Sen. Menendez did not respond to several requests for comments.
‘Taking bold stances’
If Menendez’s congressional bid was inspired by his father, David Ocampo Garajales’s campaign was inspired by the younger Menendez.
After reading an article describing a round of Democrats who endorsed Menendez to succeed Sires before Menendez had even declared himself a candidate, Ocampo Garajales said he decided the race needed an outsider.
“It wasn’t so much about Menendez as a person but what it represents, and what that is is more of the same, and a way to not let people choose who represents us,” Ocampo Garajales said in a recent interview. “I don’t think more of the same is going to get us out of any of the challenges we’re facing.”
Ocampo Garajales argued that during his time door-knocking, he’s come across plenty of people who take issue with Menendez “inheriting” the 8th District seat.
While they have some policy disputes, Ocampo Garajales emphasized most of his criticism doesn’t necessarily lie with Menendez: It’s with a system that allows the son of a sitting senator to begin the race far ahead of anyone else who wants to compete.
“What’s not fair is the process by which this happened,” he said. “In New Jersey, the Democratic Party has a track record of lacking transparency. Getting all those endorsements before even announcing, I don’t know if I’ve ever seen that before. It’s more of the same, but it’s also nepotism.”
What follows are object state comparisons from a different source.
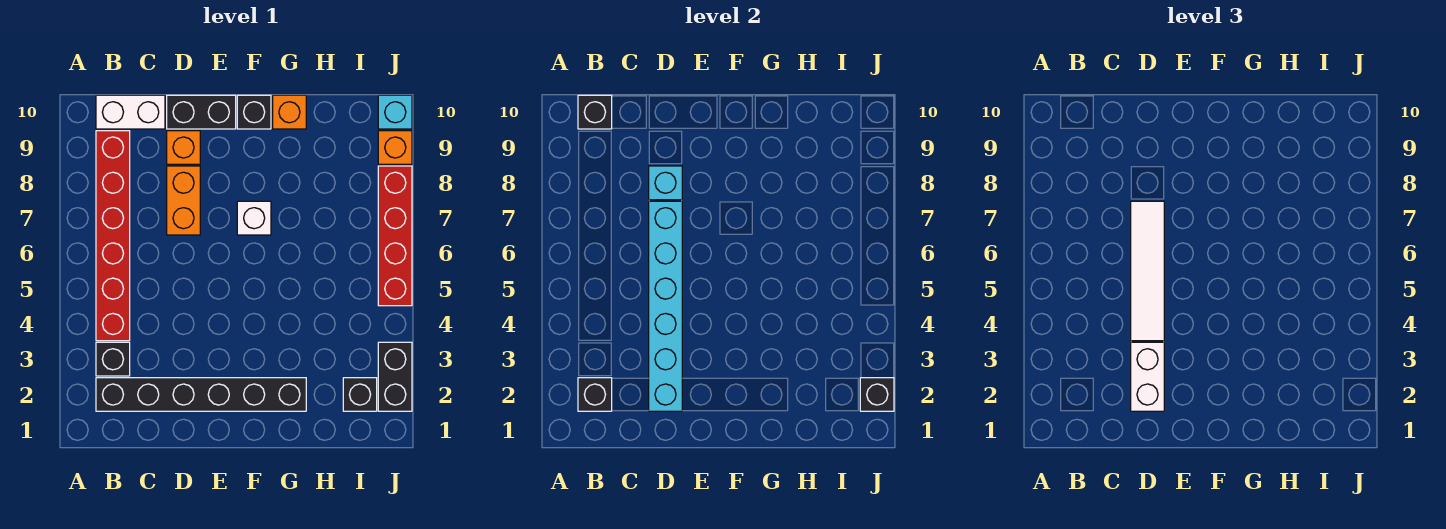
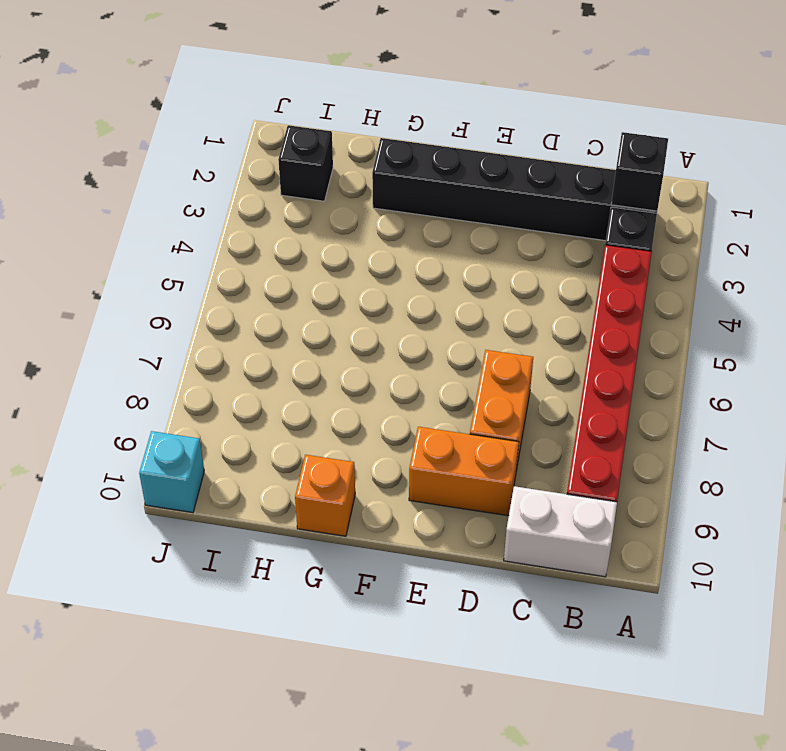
orange brick D9:E9 level 1 -> orange brick D9 level 1
none -> black brick D10:E10 level 1
none -> white brick F7 level 1
none -> black brick F10 level 1

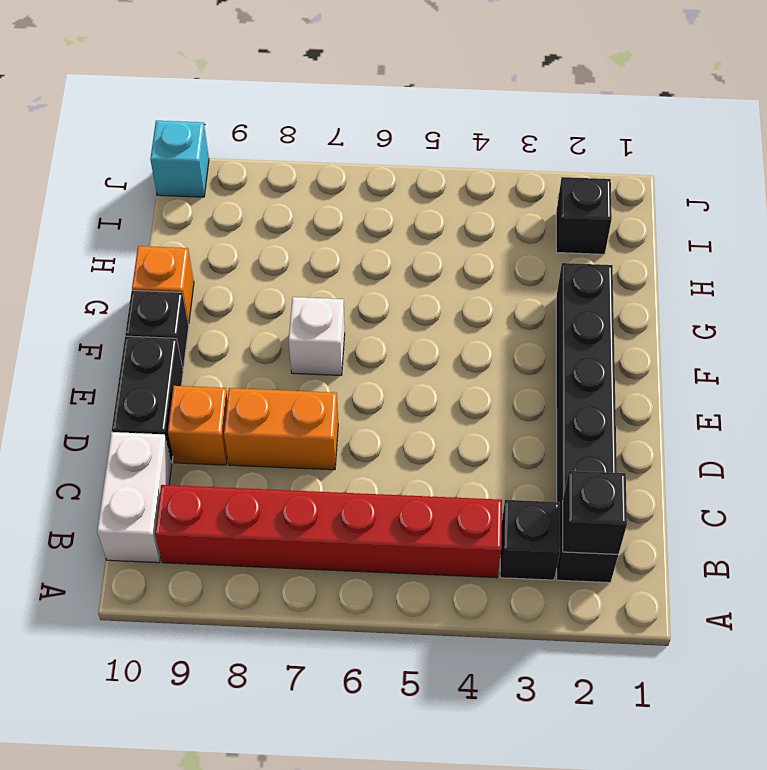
none -> black brick J2:J3 level 1
none -> red brick J5:J8 level 1
none -> orange brick J9 level 1

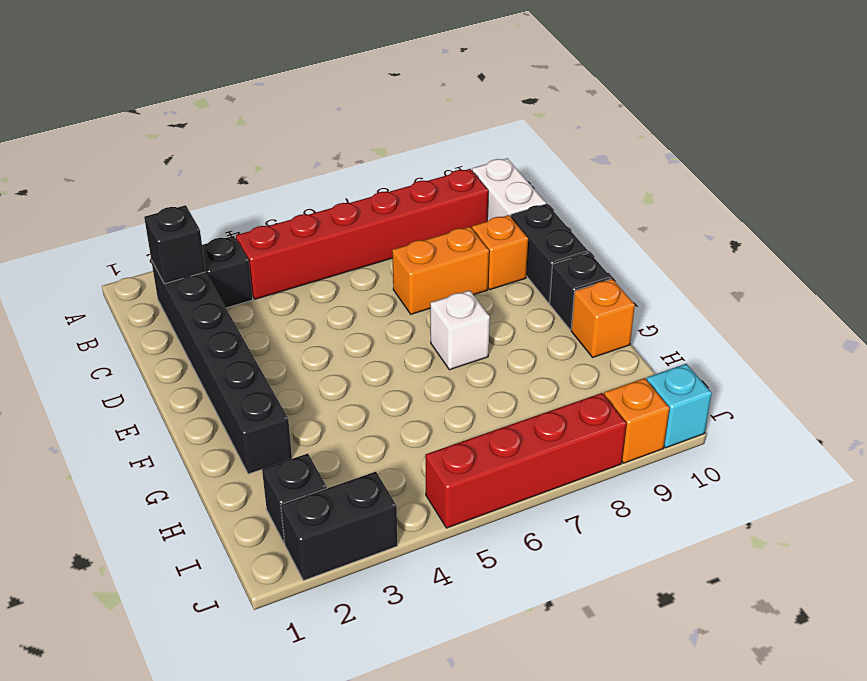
none -> black brick B10 level 2
none -> cyan brick D2:D7 level 2
none -> cyan brick D8 level 2

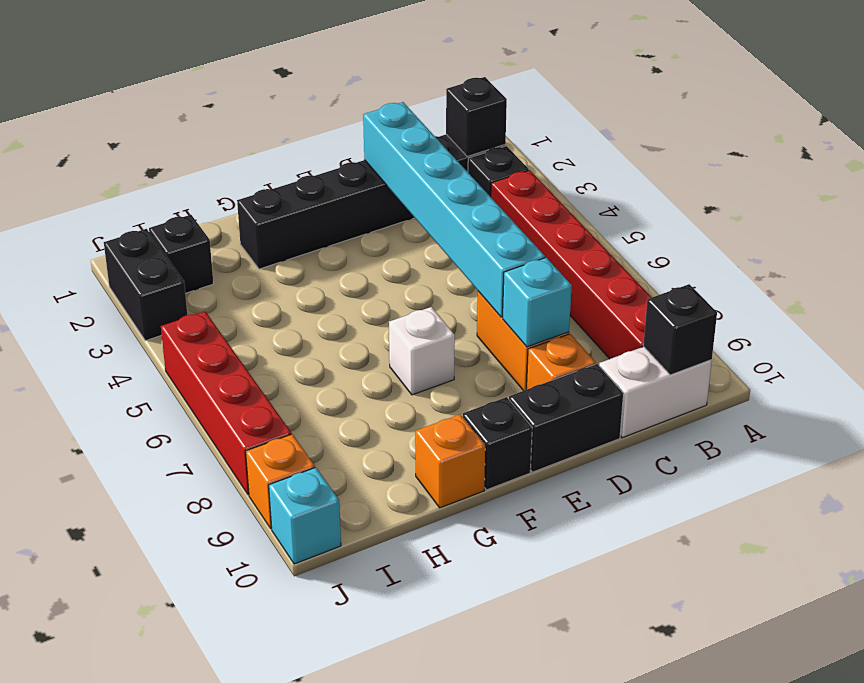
none -> black brick J2 level 2
none -> white brick D2:D3 level 3
none -> white tile D4:D7 level 3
Ocampo Garajales, who lives in Jersey City, said he isn’t accepting any money from PACs or lobbyists, so he knows this will be an uphill battle against Menendez (Menendez’s campaign is sitting on a bit more than $424,000, and Ocampo Grajales has $6,635). But Ocampo Garajales believes he has the “winning message.” He wants more investment in affordable housing and public transit and would like stricter review of projects like a power plant plan in Newark opposed by environmentalists and the Amazon hub planned for Newark airport.
Ocampo Garajales calls himself a progressive candidate, and supports policies like the Green New Deal and Medicare For All. He said it’s important to the working-class residents of northern New Jersey who cannot afford to fix their homes after they flood and pay exorbitant prices for prescription medicine.
“I believe people in this district deserve a representative who works as hard as they do. Every single year it gets harder for them to make their ends meet, so I think that it takes someone who has a sense of urgency that this moment calls for,” he said. “That’s why I’m taking bold stances and being unambiguous about it.”
Ocampo Garajales is new to the district, registering to vote here on Jan. 9, a week before launching his campaign. He said he grew up in Ridgefield Park in Bergen County, and had been registered there until he moved.
Public school teacher also eyeing seat
Ane Roseborough-Eberhard has had a whirlwind of a life. She’s lived in dozens of places, from Switzerland to Germany to Israel, and has had several career changes. She said she’s always had the desire to serve on the national scale and began her campaign when she found out Sires was stepping down.
In an interview, she said her campaign is self-financed.
“I’m not taking a dime from anybody. No one’s endorsing me because I’m not taking any money,” she said.
She said she focuses on her “practical politics and practical policies,” like funding public education, including higher education. She also believes all communities should have teen recreational centers, thinks campaign finance laws should be revamped, and wants more investment in public transit.
She said she didn’t want to attack Menendez’s run. Everyone has their own strengths, she said.
“For myself, my strategy can work because of the experiences I’ve had in music, entrepreneurship, the public sector,” she said. “Maybe my strategy doesn’t work for other people. I feel good about what I’ve done so far, and I can look at myself in the mirror and keep moving on.”